» **Passage**
-=-=-

The pre-treating, soaking, scrubbing and hoping that those stains are gone before you put your favorite shirt into the dryer could be a thing of the past if the clothing repelled the stain in the first place. That's what a new laundry product hopes to achieve.
Sofft, created by a California-based company, is marketed to be both a fabric softener and stain repellent in one. Consider it "prevention-based laundry," Vinod Nair, Sofft CEO and founder, called it, according to Popular Science.
The inventor of the product, Greg Van Buskirk, a retired chemist, said he started working on it while with Clorox, but the stain repellent never went through due to lack of funding. That's why he later bought the rights and helped launch the already successful Kickstarter campaign to crowd-fund Sofft. The creators were hoping to raise $25,000 and have already surpassed $37,000 with five days left in the funding campaign.
Sofft, which is a play on the words "soft" and "off," says it prevents both water- and oil-based stains from sticking to clothing fibers. Think that such a repellent will make your shirts sweat magnets? Van Buskirk assured people in his Kickstarter video that Sofft keeps the clothing breathable.
Here's how it works, according to the Kickstarter project:
1) Positively charged molecules seek out the fibers of the clothes rather than detergent molecules, as do traditional fabric softeners.
2) These positively charged molecules form a “soft ionic bond” with the negatively charged fiber molecules creating a “co-operative attraction”.
3) Thermal energy in the dryer activates the molecules and causes them to “face outward” and soften fabrics, repel stains, reduce wrinkles and leave a clean, fresh scent.
Watch this video about Sofft:
According to Digital Trends, which featured the product last month, the chemistry behind it is not new, being used in some hospital fabrics already. The catch with it going more mainstream in this capacity though is that its repelling ability washes away over time. Because Sofft is a more frequently used product than something that is put on the clothing during its manufacturing, the repelling capabilities would presumably be renewed with each application.
Right now, early backers of the product have to pay $35 for a 32-ounce bottle with estimated delivery by February 2015, but Nair told Popular Science that they hope to eventually sell it for much less.
"Once we get to scale, our long term vision is to have this selling for $10 on the shelf at Walmart," he said.

-=-=-

» **Data extract**
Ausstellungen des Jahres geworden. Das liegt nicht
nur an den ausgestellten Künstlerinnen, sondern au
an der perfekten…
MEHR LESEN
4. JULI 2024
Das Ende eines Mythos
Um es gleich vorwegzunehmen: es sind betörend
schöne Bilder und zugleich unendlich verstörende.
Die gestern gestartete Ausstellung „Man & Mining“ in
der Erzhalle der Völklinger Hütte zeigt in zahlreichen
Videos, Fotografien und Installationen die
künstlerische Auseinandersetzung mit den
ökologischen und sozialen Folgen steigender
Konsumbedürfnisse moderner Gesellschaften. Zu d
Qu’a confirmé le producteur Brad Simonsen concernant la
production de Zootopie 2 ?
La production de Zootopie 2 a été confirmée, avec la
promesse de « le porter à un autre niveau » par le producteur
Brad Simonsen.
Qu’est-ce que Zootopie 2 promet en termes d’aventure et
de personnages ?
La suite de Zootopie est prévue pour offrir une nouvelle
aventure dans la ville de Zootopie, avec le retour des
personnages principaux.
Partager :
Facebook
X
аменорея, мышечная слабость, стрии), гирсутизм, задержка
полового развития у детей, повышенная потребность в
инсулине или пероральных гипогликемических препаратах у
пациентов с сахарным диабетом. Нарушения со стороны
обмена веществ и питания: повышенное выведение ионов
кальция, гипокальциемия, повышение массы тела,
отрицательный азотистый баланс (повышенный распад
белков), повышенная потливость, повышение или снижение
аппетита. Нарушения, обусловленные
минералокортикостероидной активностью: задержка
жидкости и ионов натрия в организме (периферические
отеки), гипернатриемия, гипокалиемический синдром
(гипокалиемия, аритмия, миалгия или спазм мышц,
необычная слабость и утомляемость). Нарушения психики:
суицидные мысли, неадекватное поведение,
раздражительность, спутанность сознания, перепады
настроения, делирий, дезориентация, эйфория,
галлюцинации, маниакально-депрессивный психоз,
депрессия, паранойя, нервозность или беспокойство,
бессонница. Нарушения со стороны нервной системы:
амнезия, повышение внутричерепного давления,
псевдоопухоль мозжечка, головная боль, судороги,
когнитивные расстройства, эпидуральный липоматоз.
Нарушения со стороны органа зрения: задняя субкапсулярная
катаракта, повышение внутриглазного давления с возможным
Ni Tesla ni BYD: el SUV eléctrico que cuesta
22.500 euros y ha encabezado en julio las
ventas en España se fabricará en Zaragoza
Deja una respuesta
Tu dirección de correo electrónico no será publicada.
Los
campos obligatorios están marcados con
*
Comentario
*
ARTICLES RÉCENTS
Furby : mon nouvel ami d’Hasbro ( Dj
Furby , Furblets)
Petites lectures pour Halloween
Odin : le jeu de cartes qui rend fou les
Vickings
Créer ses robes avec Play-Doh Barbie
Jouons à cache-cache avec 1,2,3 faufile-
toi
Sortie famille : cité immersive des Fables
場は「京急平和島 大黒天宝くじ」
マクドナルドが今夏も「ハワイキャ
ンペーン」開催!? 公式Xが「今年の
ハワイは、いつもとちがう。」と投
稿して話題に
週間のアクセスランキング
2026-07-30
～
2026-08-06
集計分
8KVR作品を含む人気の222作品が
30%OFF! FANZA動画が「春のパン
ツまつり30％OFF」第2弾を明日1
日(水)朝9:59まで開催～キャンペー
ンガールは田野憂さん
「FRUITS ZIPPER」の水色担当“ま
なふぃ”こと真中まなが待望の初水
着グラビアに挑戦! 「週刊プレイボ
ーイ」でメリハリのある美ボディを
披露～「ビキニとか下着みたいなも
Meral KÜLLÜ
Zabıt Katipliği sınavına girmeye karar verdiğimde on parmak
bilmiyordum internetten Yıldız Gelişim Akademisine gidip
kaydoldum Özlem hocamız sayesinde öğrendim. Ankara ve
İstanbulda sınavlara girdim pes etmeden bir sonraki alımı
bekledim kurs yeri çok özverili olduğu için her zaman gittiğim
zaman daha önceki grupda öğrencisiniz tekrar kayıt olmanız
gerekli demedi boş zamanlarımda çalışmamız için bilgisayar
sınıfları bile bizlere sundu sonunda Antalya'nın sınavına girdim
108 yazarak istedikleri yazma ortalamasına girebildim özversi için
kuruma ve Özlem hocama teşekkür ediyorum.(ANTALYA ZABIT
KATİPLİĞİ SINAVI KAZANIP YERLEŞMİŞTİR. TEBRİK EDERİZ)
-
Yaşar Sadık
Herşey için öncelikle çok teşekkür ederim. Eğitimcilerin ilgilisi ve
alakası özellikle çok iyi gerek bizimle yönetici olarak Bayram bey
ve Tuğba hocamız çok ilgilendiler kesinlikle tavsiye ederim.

-=-=-

» **Required actions**
A: Print the part of the article about Sofft that opens with the words containing "2) These positively" and closes with "clean, fresh scent.".
B: In the article about Sofft, how much money were the creators hoping to raise through their Kickstarter campaign?

» **Solved tasks**
A:
2) These positively charged molecules form a “soft ionic bond” with the negatively charged fiber molecules creating a “co-operative attraction”.
3) Thermal energy in the dryer activates the molecules and causes them to “face outward” and soften fabrics, repel stains, reduce wrinkles and leave a clean, fresh scent.

B: $25,000